● **Instructions for the task**: Rewrite the data as a numbered list, from its first line through the line containing "common name: American lady", inclusive, and leave out any blank lines.

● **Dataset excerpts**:
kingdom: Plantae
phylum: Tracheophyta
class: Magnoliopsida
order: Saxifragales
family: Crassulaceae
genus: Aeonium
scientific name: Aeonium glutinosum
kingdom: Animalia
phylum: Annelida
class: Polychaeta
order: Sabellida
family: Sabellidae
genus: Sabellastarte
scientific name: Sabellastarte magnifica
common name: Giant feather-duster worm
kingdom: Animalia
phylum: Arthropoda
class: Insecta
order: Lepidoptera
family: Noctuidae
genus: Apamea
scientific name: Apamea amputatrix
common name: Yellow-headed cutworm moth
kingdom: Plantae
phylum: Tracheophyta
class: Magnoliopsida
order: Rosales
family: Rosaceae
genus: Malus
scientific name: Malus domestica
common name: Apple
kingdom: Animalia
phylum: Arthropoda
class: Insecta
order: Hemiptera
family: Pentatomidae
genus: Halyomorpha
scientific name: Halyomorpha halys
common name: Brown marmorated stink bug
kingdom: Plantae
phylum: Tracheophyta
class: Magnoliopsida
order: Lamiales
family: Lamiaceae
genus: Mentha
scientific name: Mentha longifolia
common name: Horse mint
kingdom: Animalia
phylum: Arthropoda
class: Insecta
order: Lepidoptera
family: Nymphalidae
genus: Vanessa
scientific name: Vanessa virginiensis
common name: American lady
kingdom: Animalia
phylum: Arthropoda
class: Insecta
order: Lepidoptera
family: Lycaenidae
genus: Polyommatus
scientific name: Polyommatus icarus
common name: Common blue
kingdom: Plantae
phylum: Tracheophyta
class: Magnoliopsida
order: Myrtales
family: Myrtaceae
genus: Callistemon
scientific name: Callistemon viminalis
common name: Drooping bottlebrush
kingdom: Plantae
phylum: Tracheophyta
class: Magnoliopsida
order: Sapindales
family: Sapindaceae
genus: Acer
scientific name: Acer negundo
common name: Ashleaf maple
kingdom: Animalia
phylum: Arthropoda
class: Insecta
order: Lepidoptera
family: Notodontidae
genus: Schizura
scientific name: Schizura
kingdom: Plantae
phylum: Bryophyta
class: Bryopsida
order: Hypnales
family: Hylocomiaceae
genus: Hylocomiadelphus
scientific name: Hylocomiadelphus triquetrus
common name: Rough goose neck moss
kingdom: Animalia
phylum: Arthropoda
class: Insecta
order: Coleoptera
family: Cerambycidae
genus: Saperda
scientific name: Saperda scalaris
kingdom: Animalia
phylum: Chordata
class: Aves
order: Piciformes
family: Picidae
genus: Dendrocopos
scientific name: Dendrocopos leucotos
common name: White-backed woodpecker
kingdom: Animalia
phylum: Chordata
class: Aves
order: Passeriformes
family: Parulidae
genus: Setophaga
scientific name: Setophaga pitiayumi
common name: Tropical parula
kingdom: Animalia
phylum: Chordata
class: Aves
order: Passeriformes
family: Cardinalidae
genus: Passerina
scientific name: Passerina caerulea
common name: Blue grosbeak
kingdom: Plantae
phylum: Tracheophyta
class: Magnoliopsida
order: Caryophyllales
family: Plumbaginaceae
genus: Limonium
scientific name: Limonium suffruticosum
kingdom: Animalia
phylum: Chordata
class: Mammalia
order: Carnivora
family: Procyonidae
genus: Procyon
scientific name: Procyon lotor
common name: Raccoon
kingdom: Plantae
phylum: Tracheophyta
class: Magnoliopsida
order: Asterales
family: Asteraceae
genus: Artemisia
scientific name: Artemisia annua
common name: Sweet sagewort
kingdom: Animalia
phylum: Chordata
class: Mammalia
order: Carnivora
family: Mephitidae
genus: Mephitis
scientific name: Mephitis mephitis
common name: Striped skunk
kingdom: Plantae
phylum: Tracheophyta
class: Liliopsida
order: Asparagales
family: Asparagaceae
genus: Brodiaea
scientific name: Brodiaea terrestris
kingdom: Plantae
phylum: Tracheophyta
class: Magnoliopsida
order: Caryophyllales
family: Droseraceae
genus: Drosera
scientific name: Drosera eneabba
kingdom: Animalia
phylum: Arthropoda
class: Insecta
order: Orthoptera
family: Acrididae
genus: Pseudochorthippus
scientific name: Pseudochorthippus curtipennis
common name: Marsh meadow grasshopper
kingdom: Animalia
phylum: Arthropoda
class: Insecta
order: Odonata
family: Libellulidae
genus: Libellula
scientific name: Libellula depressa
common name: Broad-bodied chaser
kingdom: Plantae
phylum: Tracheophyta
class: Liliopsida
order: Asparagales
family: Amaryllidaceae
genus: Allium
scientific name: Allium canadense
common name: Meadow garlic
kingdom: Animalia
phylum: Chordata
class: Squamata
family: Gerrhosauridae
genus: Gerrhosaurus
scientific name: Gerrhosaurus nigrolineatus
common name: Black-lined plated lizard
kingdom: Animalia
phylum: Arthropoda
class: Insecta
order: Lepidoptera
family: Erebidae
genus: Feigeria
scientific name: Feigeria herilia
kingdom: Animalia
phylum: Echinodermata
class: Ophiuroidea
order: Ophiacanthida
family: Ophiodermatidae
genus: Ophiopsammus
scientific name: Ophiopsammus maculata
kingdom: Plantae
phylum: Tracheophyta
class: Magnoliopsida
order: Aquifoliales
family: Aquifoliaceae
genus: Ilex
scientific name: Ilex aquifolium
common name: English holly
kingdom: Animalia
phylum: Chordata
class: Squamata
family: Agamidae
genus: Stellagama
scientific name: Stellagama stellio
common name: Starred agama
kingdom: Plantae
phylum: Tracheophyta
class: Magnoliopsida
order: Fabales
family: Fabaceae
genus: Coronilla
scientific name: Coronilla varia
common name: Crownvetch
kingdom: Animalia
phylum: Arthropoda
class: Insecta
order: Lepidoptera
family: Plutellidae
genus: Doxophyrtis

● **Solution**:
1. kingdom: Plantae
2. phylum: Tracheophyta
3. class: Magnoliopsida
4. order: Saxifragales
5. family: Crassulaceae
6. genus: Aeonium
7. scientific name: Aeonium glutinosum
8. kingdom: Animalia
9. phylum: Annelida
10. class: Polychaeta
11. order: Sabellida
12. family: Sabellidae
13. genus: Sabellastarte
14. scientific name: Sabellastarte magnifica
15. common name: Giant feather-duster worm
16. kingdom: Animalia
17. phylum: Arthropoda
18. class: Insecta
19. order: Lepidoptera
20. family: Noctuidae
21. genus: Apamea
22. scientific name: Apamea amputatrix
23. common name: Yellow-headed cutworm moth
24. kingdom: Plantae
25. phylum: Tracheophyta
26. class: Magnoliopsida
27. order: Rosales
28. family: Rosaceae
29. genus: Malus
30. scientific name: Malus domestica
31. common name: Apple
32. kingdom: Animalia
33. phylum: Arthropoda
34. class: Insecta
35. order: Hemiptera
36. family: Pentatomidae
37. genus: Halyomorpha
38. scientific name: Halyomorpha halys
39. common name: Brown marmorated stink bug
40. kingdom: Plantae
41. phylum: Tracheophyta
42. class: Magnoliopsida
43. order: Lamiales
44. family: Lamiaceae
45. genus: Mentha
46. scientific name: Mentha longifolia
47. common name: Horse mint
48. kingdom: Animalia
49. phylum: Arthropoda
50. class: Insecta
51. order: Lepidoptera
52. family: Nymphalidae
53. genus: Vanessa
54. scientific name: Vanessa virginiensis
55. common name: American lady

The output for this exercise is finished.